Es decir, como se crea Sama con participación de los wayuu, entonces el IFI -Concesión de Salinas entregaría al municipio de Uribia todos los activos que constituían el hacer de Proaguas: molinos, jaweyes, aerogeneradores, motobombas, repuestos, etc. Así sucedió años más adelante y Proaguas terminó por cerrar sus puertas ante algo tan contundente como el quedar sin patrocinio. Y el problema del agua de los wayuu, que lo resuelva el municipio de Uribia obligado constitucionalmente a hacerlo y que para eso deben servir las regalías.

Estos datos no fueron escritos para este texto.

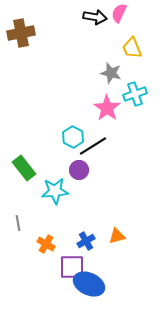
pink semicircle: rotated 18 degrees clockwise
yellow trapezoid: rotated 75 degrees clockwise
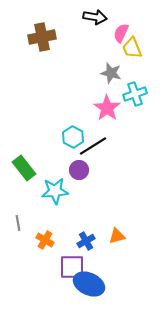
pink semicircle: moved 2 px right, 20 px down
brown cross: moved 21 px right, 4 px down
orange cross: moved 1 px left, 4 px up
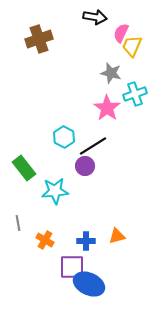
brown cross: moved 3 px left, 2 px down; rotated 8 degrees counterclockwise
yellow trapezoid: moved 2 px up; rotated 45 degrees clockwise
cyan hexagon: moved 9 px left
purple circle: moved 6 px right, 4 px up
blue cross: rotated 30 degrees clockwise
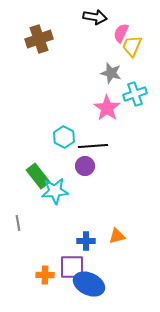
black line: rotated 28 degrees clockwise
green rectangle: moved 14 px right, 8 px down
orange cross: moved 35 px down; rotated 30 degrees counterclockwise
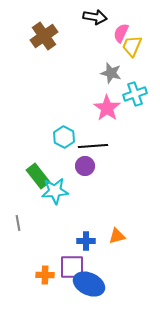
brown cross: moved 5 px right, 3 px up; rotated 16 degrees counterclockwise
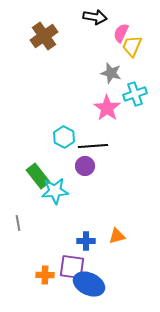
purple square: rotated 8 degrees clockwise
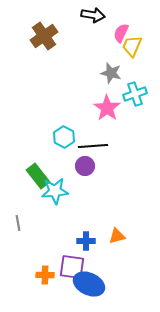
black arrow: moved 2 px left, 2 px up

De allí en adelante no ha existido política clara en cuanto al manejo de la problemática del agua en nuestra alta Guajira. Es más, a los alcaldes, les conviene mucho mas así como están: contratar carrotanques con viajes de aguas para comunidades políticamente amigas, contratar macro estudios que ‘resuelvan’ la problemática, construir microacueductos así no haya suministro fiable de agua, contratar construcción de jaweyes y todo lo que se le ocurra como solución a un problema que demanda integralidad, antes que votos, para resolverlo. 

¿Que Proaguas generó problemas de clientelismo? Sí. ¿Que se utilizó para conseguir votos? También. ¿Que a medida que los recursos fueron disminuyendo se prefirió a algunas comunidades? Seguramente. Pero se evitaba un mal mayor llamado hambre y muertos. Parece que la solución del problema se basó en el famoso cuento del cornudo que terminó vendiendo el sofá o el sujeto que mata al perro para acabar con su sarna. Por eso estamos como estamos.